▶ [Assigned task] Using the records below, give again exactly the lines from the line that contains "The 32.7-kb fragment." through the line that contains "The biological activity", both ends included, and only those.

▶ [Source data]

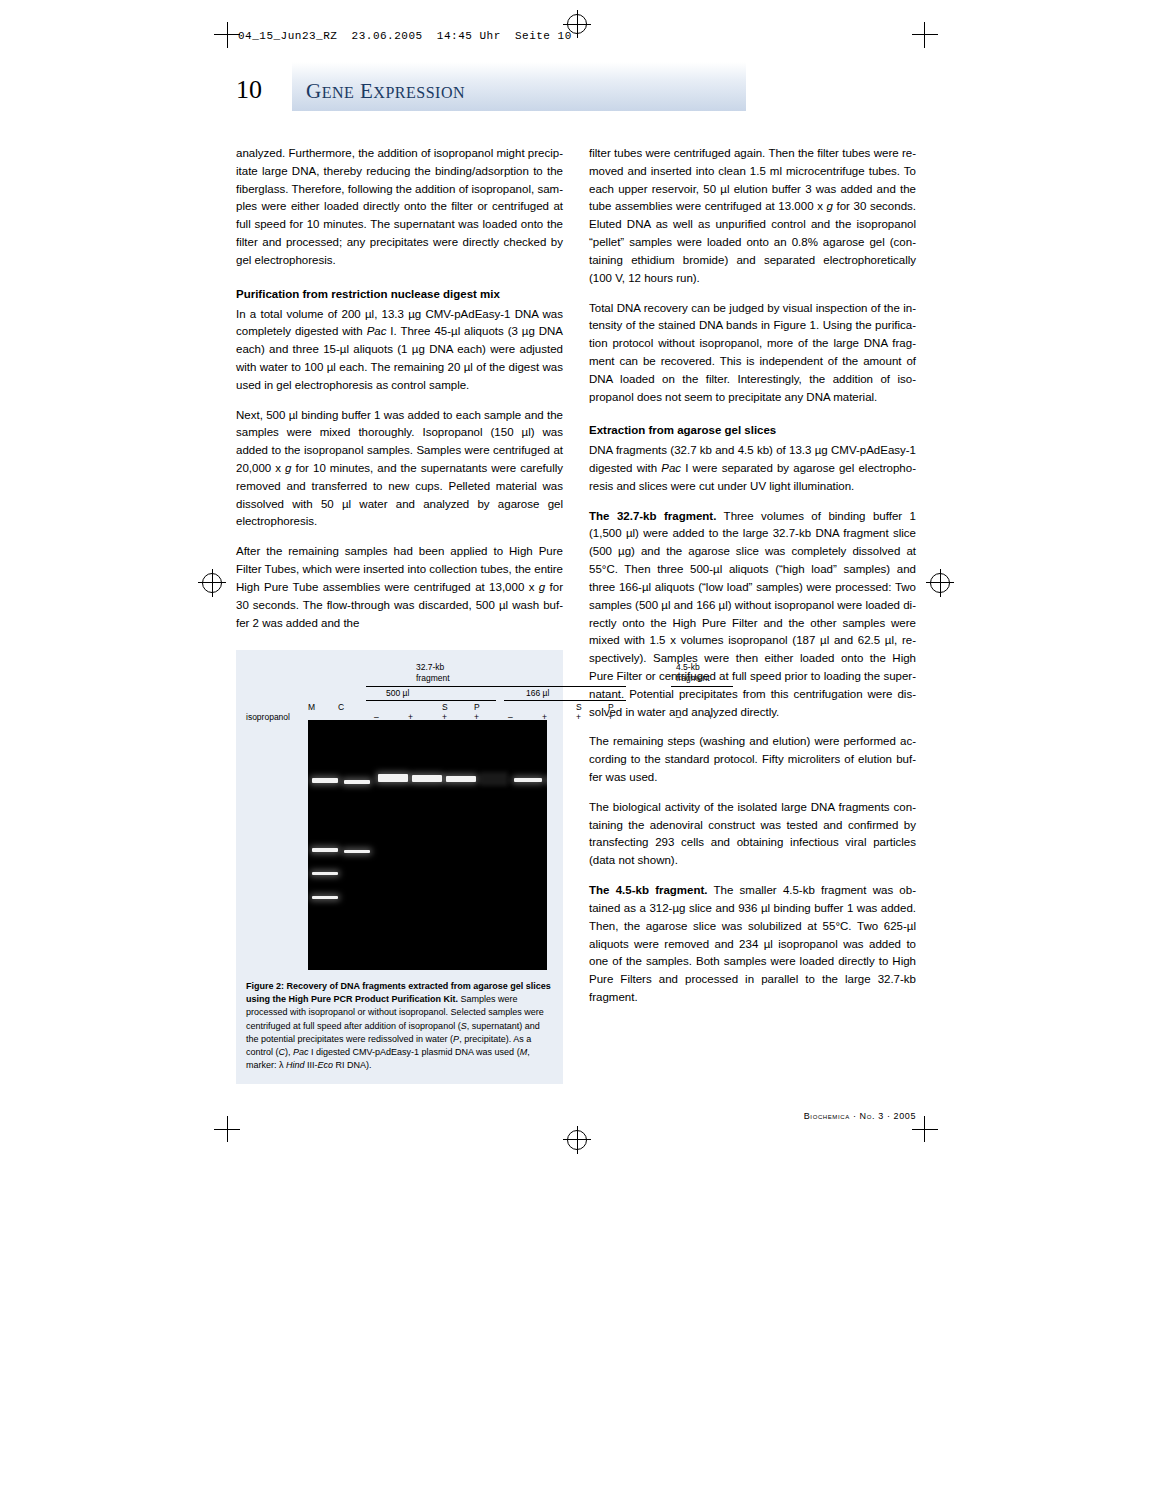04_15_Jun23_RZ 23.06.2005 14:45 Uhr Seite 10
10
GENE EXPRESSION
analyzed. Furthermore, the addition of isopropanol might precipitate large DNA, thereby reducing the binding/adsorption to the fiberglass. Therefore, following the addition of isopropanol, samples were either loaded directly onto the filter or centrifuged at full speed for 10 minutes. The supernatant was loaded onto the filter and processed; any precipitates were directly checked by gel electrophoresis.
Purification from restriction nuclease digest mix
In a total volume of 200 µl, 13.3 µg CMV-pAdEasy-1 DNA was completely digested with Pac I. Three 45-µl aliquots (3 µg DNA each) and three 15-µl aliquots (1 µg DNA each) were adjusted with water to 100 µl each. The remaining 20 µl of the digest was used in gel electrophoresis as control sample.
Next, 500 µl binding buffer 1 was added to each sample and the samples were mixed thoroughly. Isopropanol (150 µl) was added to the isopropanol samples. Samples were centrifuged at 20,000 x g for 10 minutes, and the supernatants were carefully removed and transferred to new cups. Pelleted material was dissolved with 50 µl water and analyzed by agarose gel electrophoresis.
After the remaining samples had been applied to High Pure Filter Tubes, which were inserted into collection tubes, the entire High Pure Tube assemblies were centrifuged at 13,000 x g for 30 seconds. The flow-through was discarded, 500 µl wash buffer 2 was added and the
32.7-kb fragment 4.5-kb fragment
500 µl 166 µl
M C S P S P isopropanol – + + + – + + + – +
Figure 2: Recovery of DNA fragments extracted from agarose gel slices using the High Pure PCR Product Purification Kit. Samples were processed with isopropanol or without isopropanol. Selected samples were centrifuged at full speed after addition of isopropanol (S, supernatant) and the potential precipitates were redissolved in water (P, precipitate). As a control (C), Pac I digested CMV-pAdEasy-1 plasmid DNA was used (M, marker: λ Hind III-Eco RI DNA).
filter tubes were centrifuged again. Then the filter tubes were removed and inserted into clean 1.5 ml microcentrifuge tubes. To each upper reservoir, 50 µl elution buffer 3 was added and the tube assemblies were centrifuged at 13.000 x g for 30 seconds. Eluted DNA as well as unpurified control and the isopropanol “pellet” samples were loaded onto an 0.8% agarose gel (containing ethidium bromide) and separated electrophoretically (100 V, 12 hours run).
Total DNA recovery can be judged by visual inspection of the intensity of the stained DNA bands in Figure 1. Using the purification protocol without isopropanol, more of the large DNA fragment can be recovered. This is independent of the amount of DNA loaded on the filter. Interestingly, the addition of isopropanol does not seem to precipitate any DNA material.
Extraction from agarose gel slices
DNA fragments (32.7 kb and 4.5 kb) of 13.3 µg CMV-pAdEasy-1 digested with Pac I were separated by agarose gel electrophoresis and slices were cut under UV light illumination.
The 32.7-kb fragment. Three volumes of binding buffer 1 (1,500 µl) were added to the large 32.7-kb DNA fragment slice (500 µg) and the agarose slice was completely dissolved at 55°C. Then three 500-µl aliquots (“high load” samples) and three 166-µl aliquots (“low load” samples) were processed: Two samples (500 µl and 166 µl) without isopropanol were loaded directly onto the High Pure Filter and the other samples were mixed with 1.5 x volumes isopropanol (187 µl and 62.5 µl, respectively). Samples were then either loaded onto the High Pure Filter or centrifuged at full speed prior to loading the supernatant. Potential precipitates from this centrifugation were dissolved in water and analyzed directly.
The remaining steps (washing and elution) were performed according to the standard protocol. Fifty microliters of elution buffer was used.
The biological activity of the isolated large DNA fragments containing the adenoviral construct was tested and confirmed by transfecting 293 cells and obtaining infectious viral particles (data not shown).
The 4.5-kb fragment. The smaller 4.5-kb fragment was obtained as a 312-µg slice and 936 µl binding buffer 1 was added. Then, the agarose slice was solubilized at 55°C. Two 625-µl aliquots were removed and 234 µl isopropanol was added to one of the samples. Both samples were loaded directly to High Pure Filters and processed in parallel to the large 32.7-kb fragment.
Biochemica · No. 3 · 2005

▶ [Output for this exercise]
The 32.7-kb fragment. Three volumes of binding buffer 1 (1,500 µl) were added to the large 32.7-kb DNA fragment slice (500 µg) and the agarose slice was completely dissolved at 55°C. Then three 500-µl aliquots (“high load” samples) and three 166-µl aliquots (“low load” samples) were processed: Two samples (500 µl and 166 µl) without isopropanol were loaded directly onto the High Pure Filter and the other samples were mixed with 1.5 x volumes isopropanol (187 µl and 62.5 µl, respectively). Samples were then either loaded onto the High Pure Filter or centrifuged at full speed prior to loading the supernatant. Potential precipitates from this centrifugation were dissolved in water and analyzed directly.
The remaining steps (washing and elution) were performed according to the standard protocol. Fifty microliters of elution buffer was used.
The biological activity of the isolated large DNA fragments containing the adenoviral construct was tested and confirmed by transfecting 293 cells and obtaining infectious viral particles (data not shown).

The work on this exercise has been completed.